Sparen beim Speichern

Öko-Institut: NAS-Speicher ist günstiger als Cloud

Die Menge an Filmen, Musik und Fotos wächst, die man zu Hause oder in der Cloud ablegt. Gleichzeitig sollen die Daten von überall abrufbar sein. Das Öko-Institut empfiehlt hierfür NAS-Speicher.

LogiLink NAS

© LogiLink (Symbolbild)

LogiLink NAS

Beispielhafte Berechnungen des Öko-Instituts zeigen auf, um wie viel günstiger und umweltfreundlicher eine heimische Festplatte gegenüber der Speicherkonkurrenz im Netz ist. Das Datenvolumen einer einzigen DVD mit 4,7 Gigabyte verursacht demnach 150 Gramm CO²-Äquivalente. In der Cloud kommt man auf beträchtliche 55 Kilogramm. Auch aus Kostengesichtspunkten liegen die Heimnetzwerke vorn. Die Anschaffung und der Betrieb eines lokalen Netzwerkspeichers mit einem Terabyte kosten pro Jahr rund 100 Euro. Die Online-Variante bietet zum gleichen Preis dagegen gerade einmal 100 Gigabyte.

Wer also kleine Netzwerkfestplatten (NAS), wie das Modell von LogiLink (siehe Bild) zu Hause installiert, spart laut des Instituts Energie, Treibhausgase und Geld. Einfache Modem- und Routertechniken ermöglichen es zudem, auf die heimischen Netzwerkspeicher auch von unterwegs aus mit dem Handy oder Tablet zugreifen zu können.

Kaufberatung: 10 Tipps zum Kauf von Netzwerk-Festplatten

Für den Kauf der Festplatten gibt das Öko-Institut ebenfalls Ratschläge. Ran Liu, wissenschaftliche Mitarbeiterin: "Beim Kauf sollten Verbraucherinnen und Verbraucher auf den Stromverbrauch der Geräte achten. Ein energieeffizienter Netzwerkspeicher mit zwei Festplatten verbraucht maximal 58 Kilowattstunden pro Jahr. Ineffiziente Geräte können dagegen leicht das Doppelte verbrauchen." Die Geräte sollten über einen Netzwerk-Standby verfügen, der nicht mehr als vier Watt verbraucht. Auf die Lautstärke im Betrieb ist ebenfalls zu achten.
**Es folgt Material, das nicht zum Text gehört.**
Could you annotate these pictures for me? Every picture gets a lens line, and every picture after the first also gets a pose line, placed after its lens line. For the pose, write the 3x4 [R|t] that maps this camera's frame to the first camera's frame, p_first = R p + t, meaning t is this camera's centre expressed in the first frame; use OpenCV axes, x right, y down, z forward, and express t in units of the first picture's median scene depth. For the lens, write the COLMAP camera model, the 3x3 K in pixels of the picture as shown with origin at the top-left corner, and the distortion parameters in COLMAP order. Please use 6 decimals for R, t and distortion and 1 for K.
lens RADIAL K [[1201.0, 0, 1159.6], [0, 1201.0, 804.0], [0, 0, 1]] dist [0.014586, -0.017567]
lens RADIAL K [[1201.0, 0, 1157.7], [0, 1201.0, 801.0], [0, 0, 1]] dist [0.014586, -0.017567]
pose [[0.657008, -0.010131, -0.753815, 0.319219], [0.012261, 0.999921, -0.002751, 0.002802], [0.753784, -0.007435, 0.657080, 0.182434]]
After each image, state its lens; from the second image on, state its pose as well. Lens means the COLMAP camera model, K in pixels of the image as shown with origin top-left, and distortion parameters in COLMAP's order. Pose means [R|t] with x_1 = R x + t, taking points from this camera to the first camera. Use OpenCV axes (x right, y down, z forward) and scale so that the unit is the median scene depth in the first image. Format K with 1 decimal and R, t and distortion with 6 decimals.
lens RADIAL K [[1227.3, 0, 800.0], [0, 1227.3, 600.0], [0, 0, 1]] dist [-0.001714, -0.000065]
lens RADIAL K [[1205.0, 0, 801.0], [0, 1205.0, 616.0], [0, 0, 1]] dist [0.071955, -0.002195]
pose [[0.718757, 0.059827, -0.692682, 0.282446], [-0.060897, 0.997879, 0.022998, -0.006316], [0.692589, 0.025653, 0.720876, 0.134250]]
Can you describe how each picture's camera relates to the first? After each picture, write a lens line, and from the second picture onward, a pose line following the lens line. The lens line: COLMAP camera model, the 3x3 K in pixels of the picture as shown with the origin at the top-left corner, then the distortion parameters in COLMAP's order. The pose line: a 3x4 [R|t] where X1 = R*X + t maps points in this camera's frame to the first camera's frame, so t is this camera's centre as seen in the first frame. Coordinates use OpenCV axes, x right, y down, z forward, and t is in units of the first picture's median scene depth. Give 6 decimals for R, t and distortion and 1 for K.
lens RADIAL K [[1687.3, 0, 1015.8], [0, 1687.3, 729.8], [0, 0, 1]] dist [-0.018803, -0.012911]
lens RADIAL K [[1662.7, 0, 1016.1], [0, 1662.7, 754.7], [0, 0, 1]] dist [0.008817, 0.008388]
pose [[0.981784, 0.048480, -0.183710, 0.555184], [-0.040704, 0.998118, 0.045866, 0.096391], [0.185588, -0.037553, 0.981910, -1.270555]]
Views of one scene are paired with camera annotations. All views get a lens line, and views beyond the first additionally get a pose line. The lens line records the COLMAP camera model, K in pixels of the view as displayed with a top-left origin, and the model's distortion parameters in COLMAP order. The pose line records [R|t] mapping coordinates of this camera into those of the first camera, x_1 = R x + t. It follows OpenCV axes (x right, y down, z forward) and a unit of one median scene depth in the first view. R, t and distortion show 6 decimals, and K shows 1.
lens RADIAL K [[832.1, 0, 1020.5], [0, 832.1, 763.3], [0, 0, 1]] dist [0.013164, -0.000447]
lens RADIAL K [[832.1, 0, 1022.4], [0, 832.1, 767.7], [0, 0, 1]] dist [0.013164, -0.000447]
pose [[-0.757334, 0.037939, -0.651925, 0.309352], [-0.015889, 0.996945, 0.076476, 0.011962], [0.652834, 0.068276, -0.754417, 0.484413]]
Wer in erster Linie Daten speichert, ohne verschiedene Geräte zu vernetzen, sollte auf einfache externe Festplatten zurückgreifen, lautet die Pressemitteilung weiter. So seien die kleineren 2,5 Zoll-Modelle vorzuziehen, da sie etwa zwei Drittel weniger Strom benötigen als die 3,5 Zoll-Festplatten. Zudem sind sie in der Regel leiser im Betrieb. Energiesparende Modelle können leicht am USB-Kabel erkannt werden. Werden die Festplatten ausschließlich über einen einzelnen USB-Port mit Strom versorgt, so liege deren Leistungsaufnahme nie über dem empfohlenen Wert von 2,5 Watt.

Kaufberatung: Fünf Netzwerk-Festplatten im Vergleich

Das Öko-Institut ist nach eigener Aussage eines der europaweit führenden, unabhängigen Forschungs- und Beratungsinstitute für eine nachhaltige Zukunft. Seit der Gründung im Jahr 1977 erarbeitet es Grundlagen und Strategien für eine nachhaltige Entwicklung. Das Institut hat seine Standorte in Freiburg, Darmstadt und Berlin.